Başta Scarlet olmak üzere yan karakterlerin etkinliğini ve aslında sanılandan ne kadar güçlü olduklarını görmek bahsedebileceğim bir başka güzellik. Bana sorarsınız, Endgame sayesinde Marvel bu eğilimleri ile gelecek filmlerine ve grubuna güzel bir zemin hazırlıyor.

Böylelikle kalıplaşmış belli bir takımın etrafında dönen olaylar silsilesini izlemekten uzaklaşıyoruz. Ki yapılan bu hamle de Endgame başta olmak kaydıyla gelecek projeleri de daha gerçeğe yakın bir çizgiye oturtuyor.

Biz de Biliyorduk Captain America.

Captain America’nın olay yaratan sahnesi seyircinin en hesaba katmadığı ve hatta aklının ucundan dahi geçirmediği bölümlerden biriydi. Ha peki yanlış mıydı? Bittabi hayır. Eğer Thor filmini dikkatli bir şekilde izlemişseniz, veya izleyecek olursanız, göreceksiniz ki layık olduğu müddetçe herkes bu çekici kaldırabilir, ve gücünden de istediği gibi faydalanabilir. Yani aslında ortada çok da yanlış ve olanaksız bir sahne yok. En azından MCU geçmiş filmlerinden yola çıkarak bu imkansızlığı ortadan kaldırmaya bir temel kurmuş vaziyette.

Peki ya Thanos’un Stormbreaker’ı kaldırması? Captain America’yı anladık, Thanos bile mi layık arkadaş? dediğinizi duyar gibiyim. Ancak burada önemli bir ince detay var ki; Stormbreaker’ı kaldırabilme yetisine sahip olabilmek için herhangi bir şart koşulmamış durumda. Yani Mjölnir’in aksine Stormbreaker’a büyü yapılmadı. Dolayısıyla birilerini onu kaldırmaya karşı kısıtlayan herhangi bir sınırlaması yok. Bu yüzden Thanos’un Stormbreaker’ı oldukça rahat kullanması, yine kurallara aykırı olmamakla birlikte, gayet normal.

Senaryoyu Açıklayamıyor musun Endgame? Kuantum De Geç!

Yahu şu kuantum evreni yok mu? Ah şu kuantum ah! Ya kuantum gibi bir bilinmezlik olmasaydı? İşte Endgame dünyası o zaman büyük bir soru işaretine dönüşürdü.

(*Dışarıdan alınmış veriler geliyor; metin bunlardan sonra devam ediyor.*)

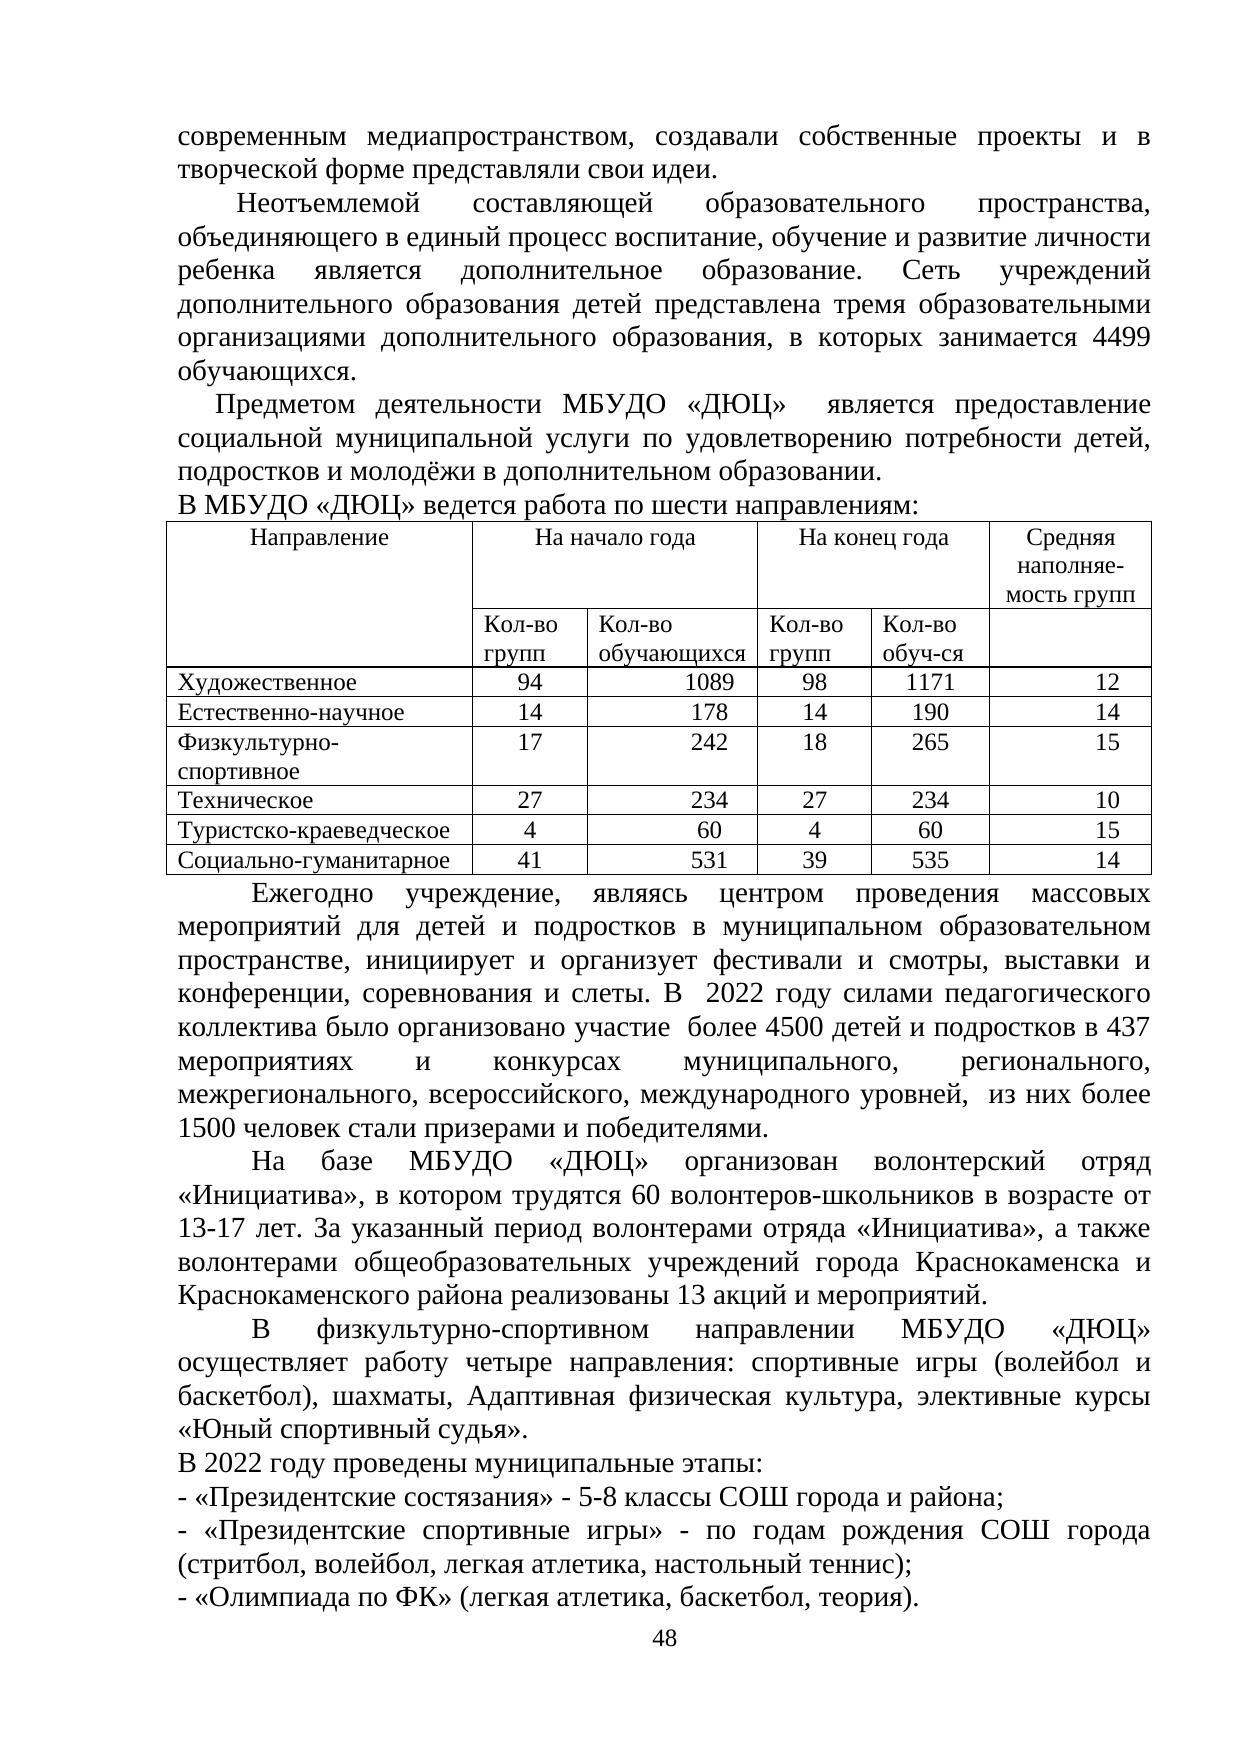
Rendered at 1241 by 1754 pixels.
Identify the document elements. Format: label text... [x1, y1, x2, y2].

Her açıklanamayan olayın altından kuantum ile kalkmak, mükemmel bir savunma mekanizması haline geldi. Ancak Endgame sadece bu kuantumu işin içine katmakla yetinmeyip, birçok farklı bahane ile sınırlandırılmış bir hamle işine girişti. Zamanda çok büyük bir farklılık yapılmaması gerektiği, kendileriyle konuşmamaları gerektiği halde Nebula’nın geçmiş halini öldürmesi? Thanos DEV gibi bir ORDU getirdi yanında be! Üstelik bu tarz büyük bir ordunun geçmişten kaybolması, o zamanın dengelerinin nasıl  bozulmasına sebebiyet vermedi şaşırmamak elde değil. Yaptıkları hemen hemen her bir açıklama bir başka olay ile fıssa döndü yani.

Ancak benim açımdan bu filmi çok da aşağılara çekmiyor. Çünkü tüm diğer olumlu yanlarının ve güzel gelişmelerinin altında kaldığını söylemek mümkün. Diyorum ya, kuantumun sağolsun! Uzun lafın kısası, Marvel’ın kullanabileceği en güzel son olmuş Avengers: Endgame. Bizlere de vizyondan kalkana dek izlemek düşer o halde efenim!